AT_agc073_a [AGC073A] Chords and Checkered

You are given integers $ L, K $ and a length- $ N $ non-negative integer sequence $ A = (A_1, A_2, \ldots, A_N) $ . Here, $ 2K < L $ and $ 0 \leq A_1 < A_2 < \cdots < A_N < L $ are guaranteed. Consider a circle with circumference $ L $ . Take an arbitrary point on this circle as the reference point, and call the point reached by traveling clockwise distance $ x $ along the circumference from there the point with coordinate $ x $ . Also, for each $ i $ ( $ 1 \leq i \leq N $ ), consider the chord connecting the point with coordinate $ A_i $ and the point with coordinate $ A_i + K $ , and call this chord $ i $ . For a set of chords $ s $ , the **score** is determined by the following procedure: - Draw all chords contained in $ s $ . The drawn chords divide the circle into several regions; color them with white and black. First, color the region containing the center of the circle white, and color the remaining regions so that adjacent regions (connected by a line segment of positive length) have different colors. It can be proved that such a coloring method always exists uniquely. The score is the number of regions colored black. There are $ 2^N $ possible sets for $ s $ . Find the sum, modulo $ 998244353 $ , of scores for all of these.

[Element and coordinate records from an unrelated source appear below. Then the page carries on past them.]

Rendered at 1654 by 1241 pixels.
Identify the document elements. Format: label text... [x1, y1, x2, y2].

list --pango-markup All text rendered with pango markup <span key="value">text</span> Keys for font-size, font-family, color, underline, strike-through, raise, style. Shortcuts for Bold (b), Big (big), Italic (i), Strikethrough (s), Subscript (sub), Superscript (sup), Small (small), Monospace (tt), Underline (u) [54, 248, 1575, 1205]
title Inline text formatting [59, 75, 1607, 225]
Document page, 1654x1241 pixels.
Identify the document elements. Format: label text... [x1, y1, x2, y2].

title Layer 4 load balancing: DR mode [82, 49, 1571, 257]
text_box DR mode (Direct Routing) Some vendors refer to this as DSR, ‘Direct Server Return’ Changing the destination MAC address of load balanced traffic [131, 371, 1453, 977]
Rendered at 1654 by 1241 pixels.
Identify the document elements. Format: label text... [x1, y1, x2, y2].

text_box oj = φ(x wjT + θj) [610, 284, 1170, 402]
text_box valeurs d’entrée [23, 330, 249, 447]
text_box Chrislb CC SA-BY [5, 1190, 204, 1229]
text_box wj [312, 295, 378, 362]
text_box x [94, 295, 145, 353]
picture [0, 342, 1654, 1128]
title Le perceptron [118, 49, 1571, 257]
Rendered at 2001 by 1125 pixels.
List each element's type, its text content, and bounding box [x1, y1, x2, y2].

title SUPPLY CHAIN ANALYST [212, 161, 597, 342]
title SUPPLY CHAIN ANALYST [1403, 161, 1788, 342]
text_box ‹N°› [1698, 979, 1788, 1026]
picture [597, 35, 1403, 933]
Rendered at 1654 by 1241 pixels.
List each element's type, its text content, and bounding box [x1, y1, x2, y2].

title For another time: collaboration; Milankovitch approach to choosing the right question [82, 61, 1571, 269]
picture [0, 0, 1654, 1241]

The input is given from Standard Input in the following format: > $ L $ $ K $ $ N $ $ A_1 $ $ A_2 $ $ \ldots $ $ A_N $

Output the answer.

### Sample Explanation 1 - When no chords are chosen, the score is $ 0 $ . - When chord $ 1 $ is chosen, the score is $ 1 $ . - When chord $ 2 $ is chosen, the score is $ 1 $ . - When chords $ 1, 2 $ are chosen, the score is $ 2 $ . Therefore, the answer is $ 4 $ , which is the sum of these. ### Constraints - $ 1 \leq K $ - $ 2K < L \leq 10^9 $ - $ 1 \leq N \leq 250000 $ - $ 0 \leq A_1 < A_2 < \cdots < A_N < L $ - All input values are integers.